§ EXCERPTED DATA
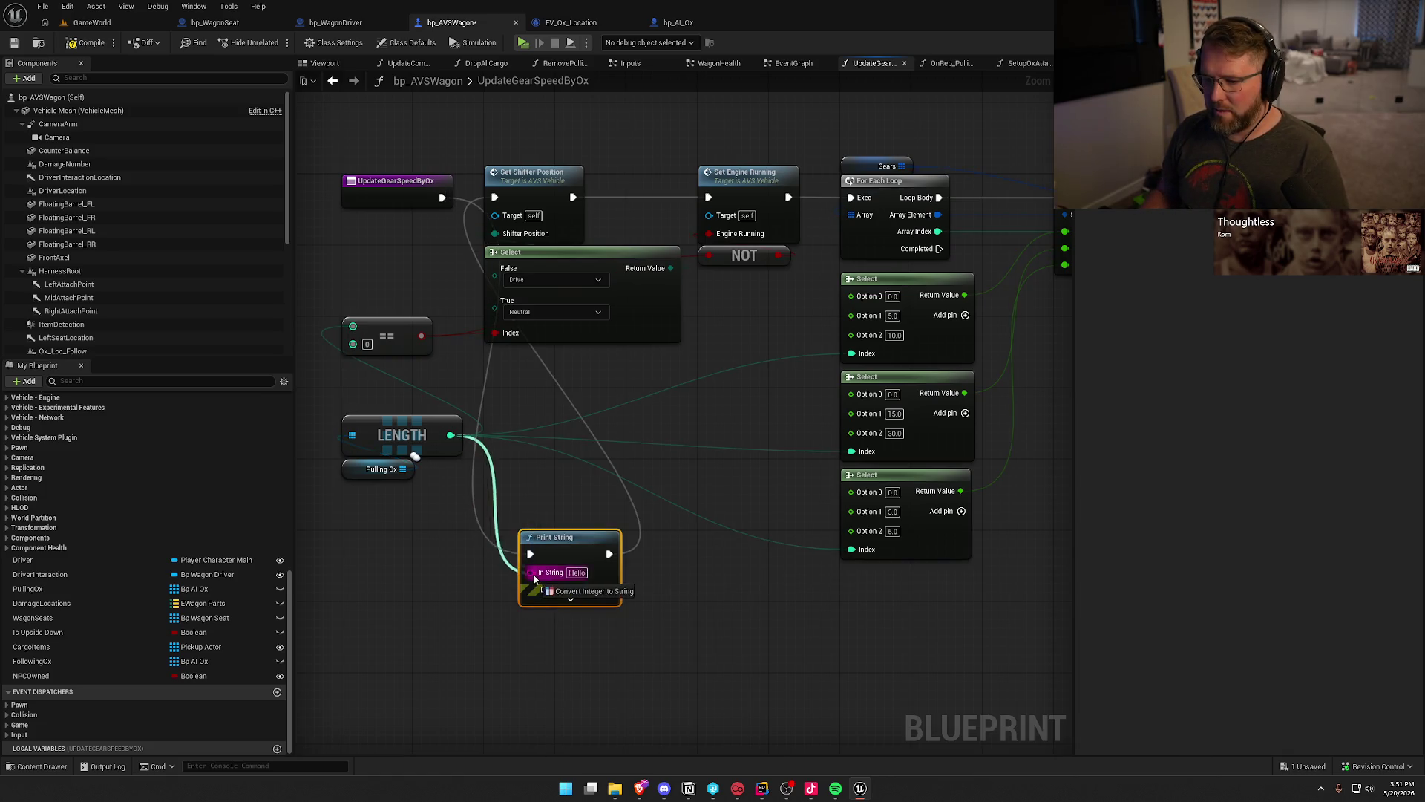
pyautogui.moveTo(460, 482); pyautogui.dragTo(452, 562)
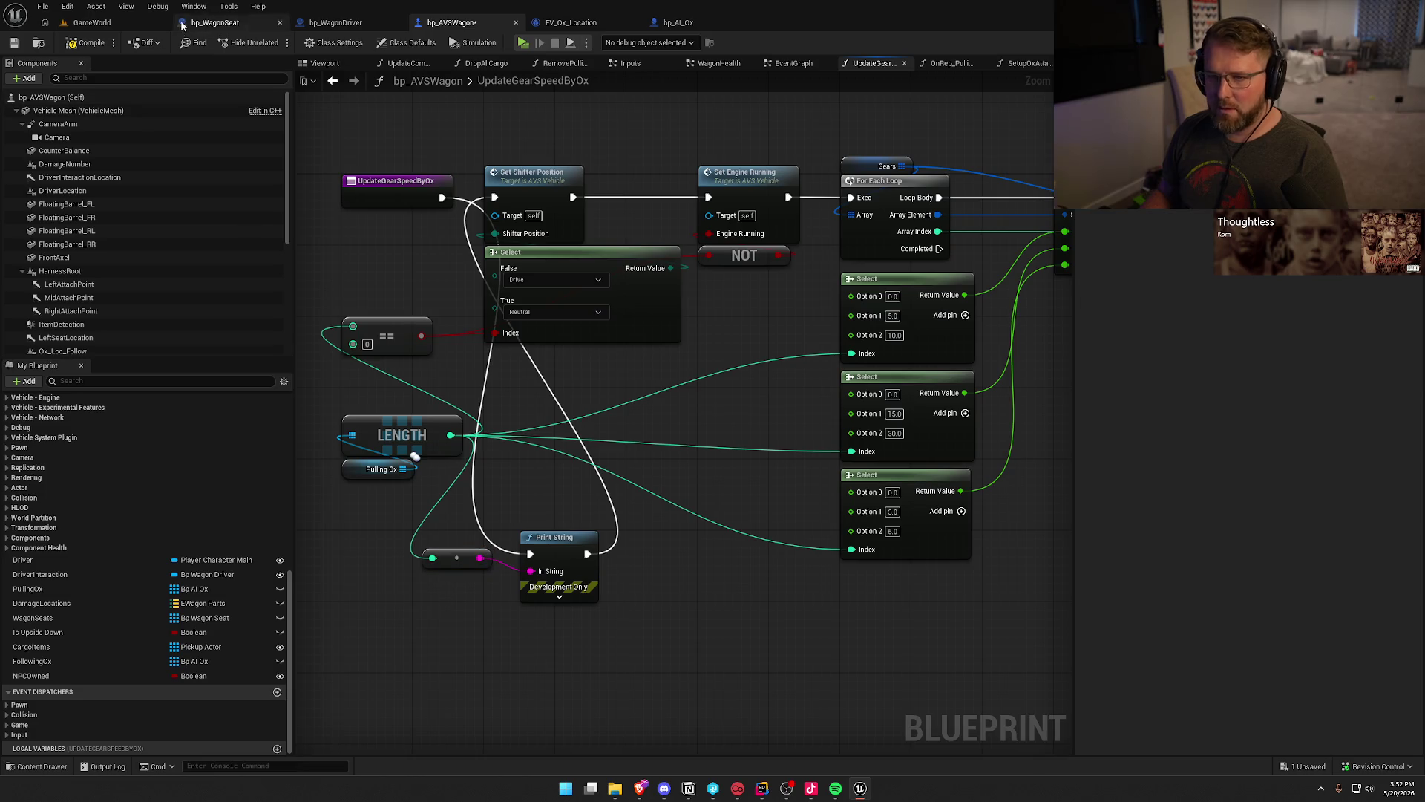
pyautogui.click(92, 41)
# Start a server-and-client play session from GameWorld with Alt+P and bring up the client window.
pyautogui.click(92, 23)
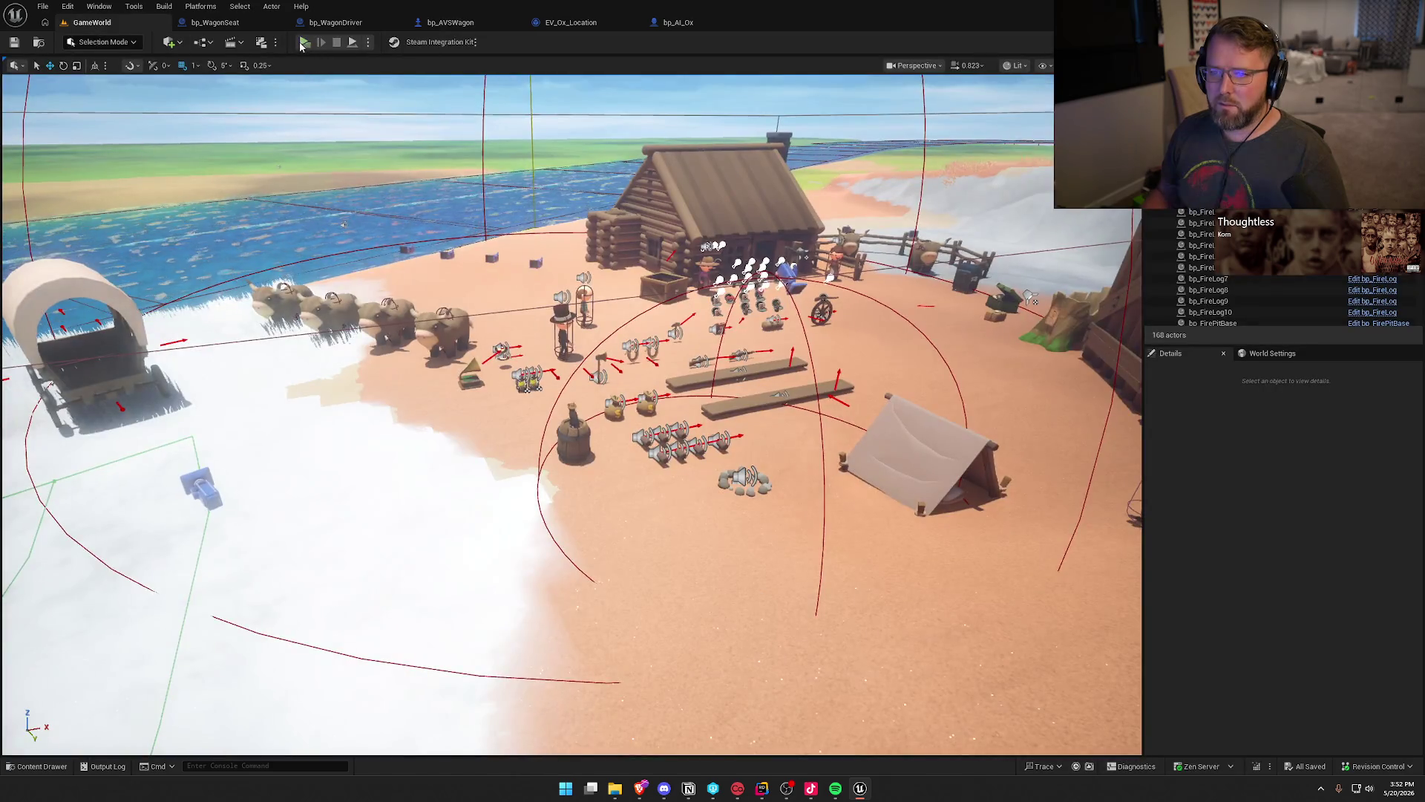
pyautogui.press('alt+p')
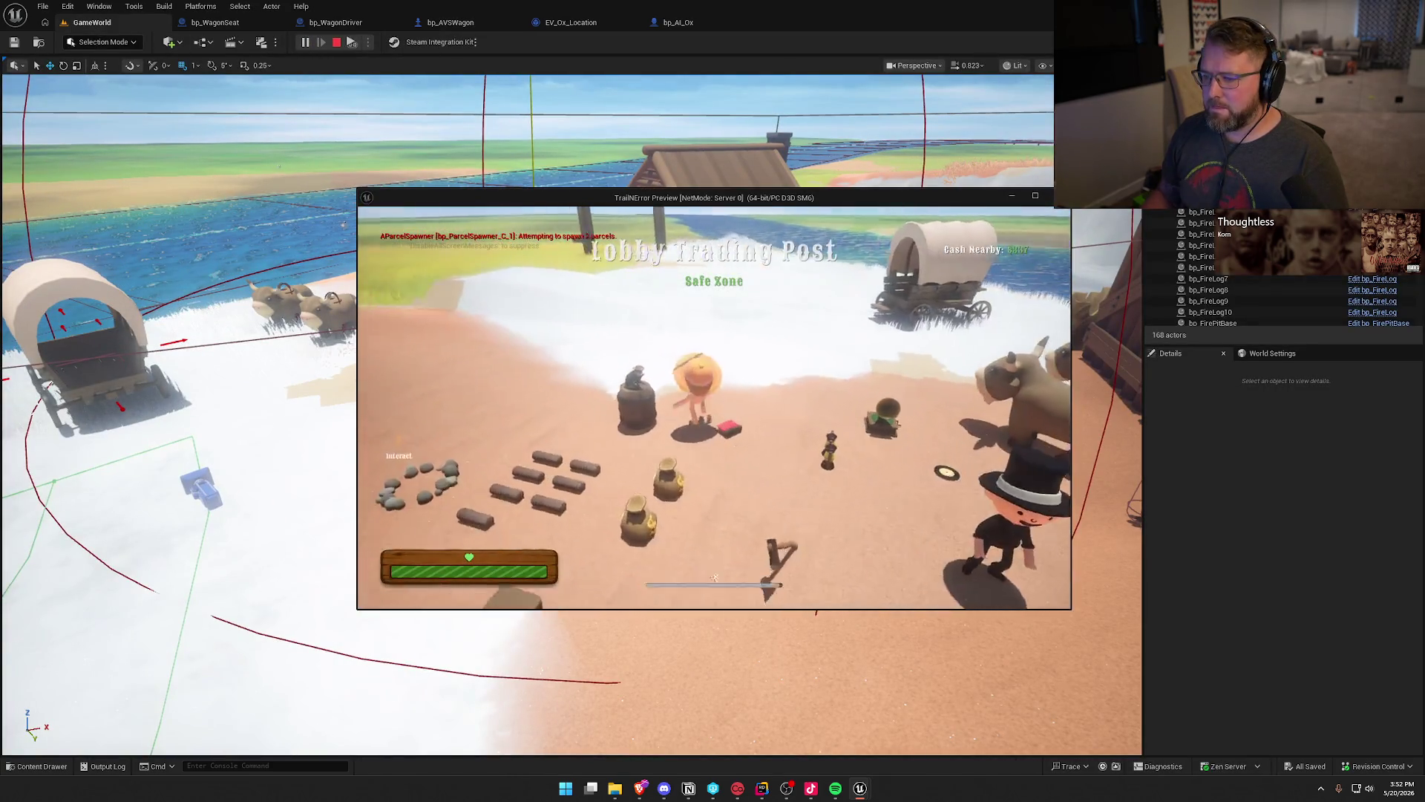
pyautogui.press('super')
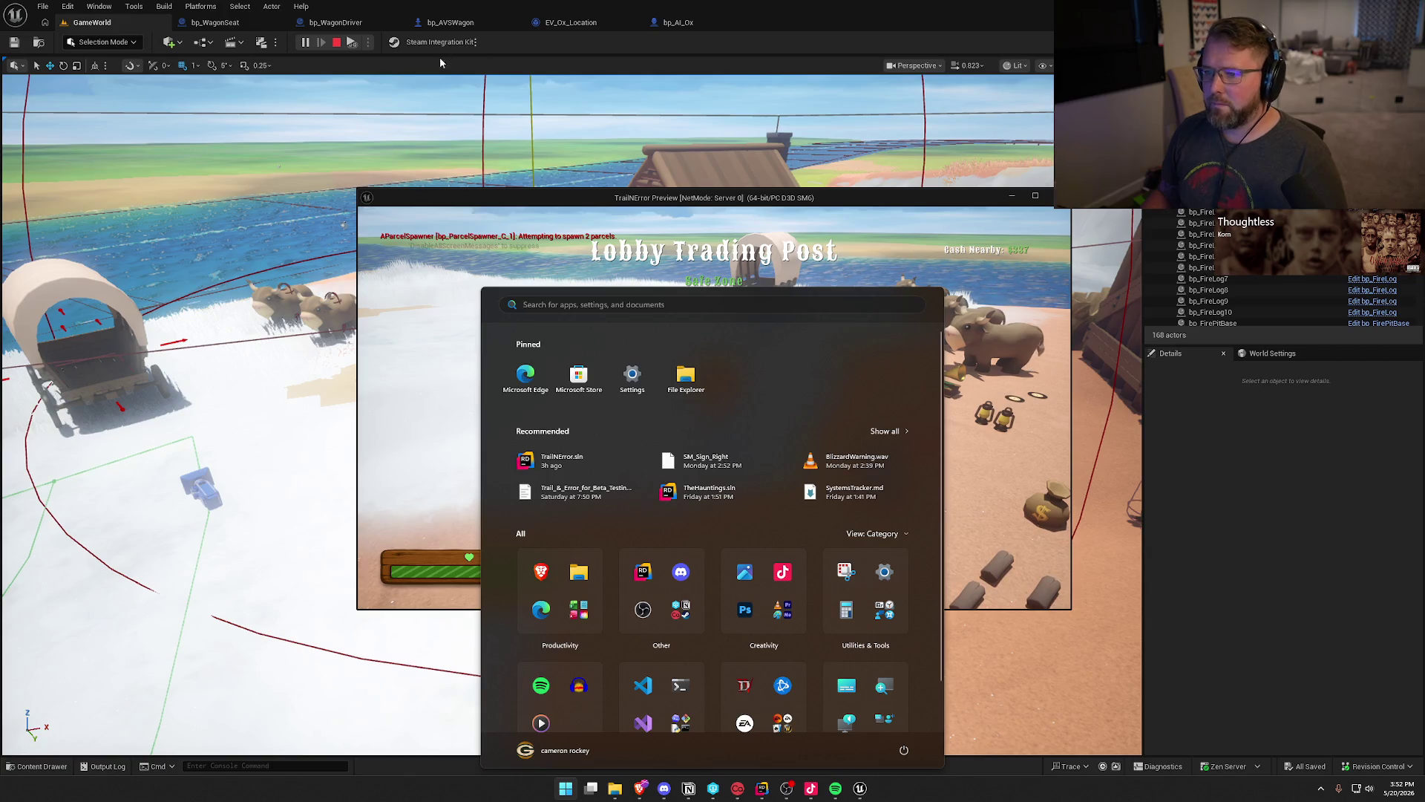
pyautogui.click(354, 47)
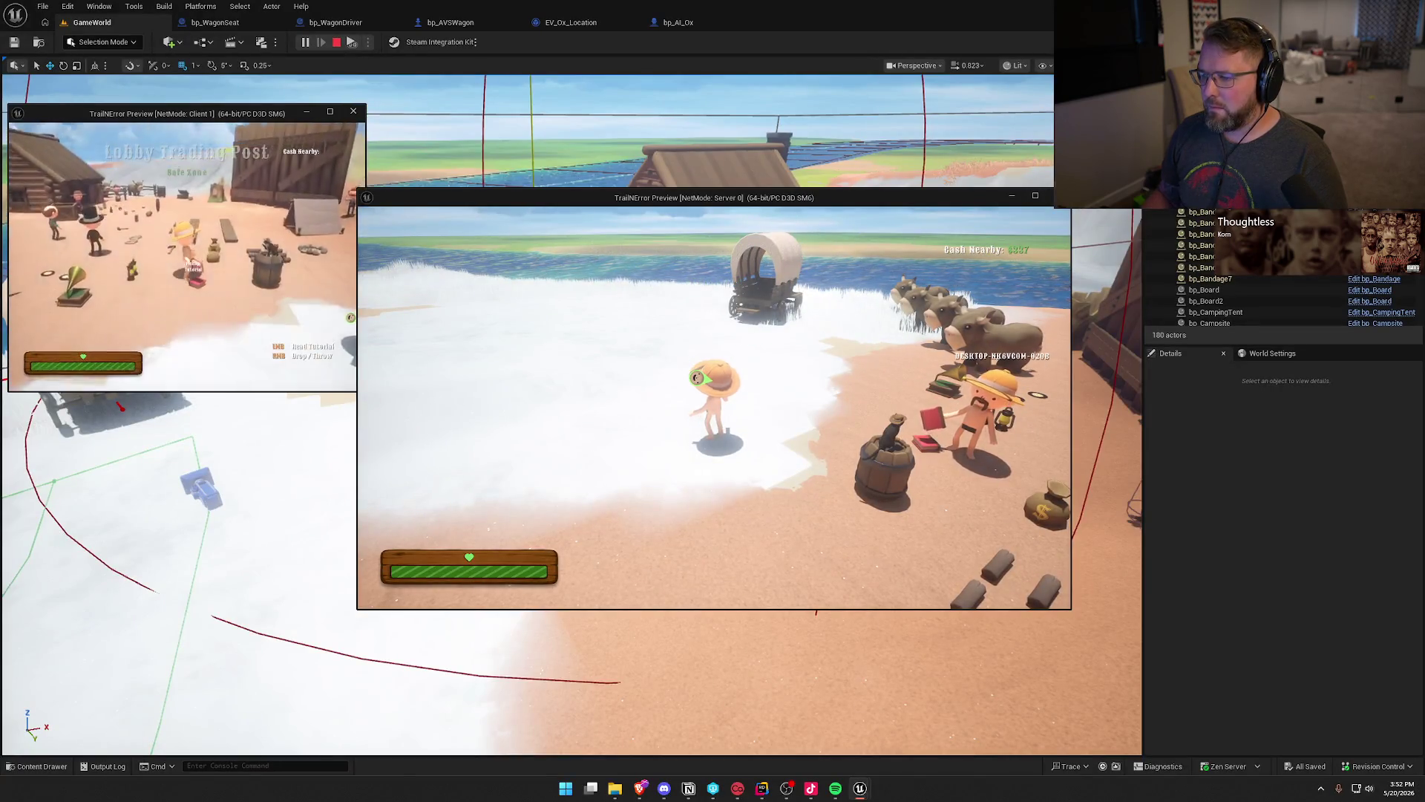
pyautogui.press('super')
# As the server player, mount an ox, ride it to the wagon, dismount and walk around.
pyautogui.press('Escape')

§ WHAT THE TASK REQUIRES
Would you set down the records exactly, with no pictures included?

§ THE COMPLETED TASK
pyautogui.moveTo(460, 482); pyautogui.dragTo(452, 562)
pyautogui.click(92, 41)
# Start a server-and-client play session from GameWorld with Alt+P and bring up the client window.
pyautogui.click(92, 23)
pyautogui.press('alt+p')
pyautogui.press('super')
pyautogui.click(354, 47)
pyautogui.press('super')
# As the server player, mount an ox, ride it to the wagon, dismount and walk around.
pyautogui.press('Escape')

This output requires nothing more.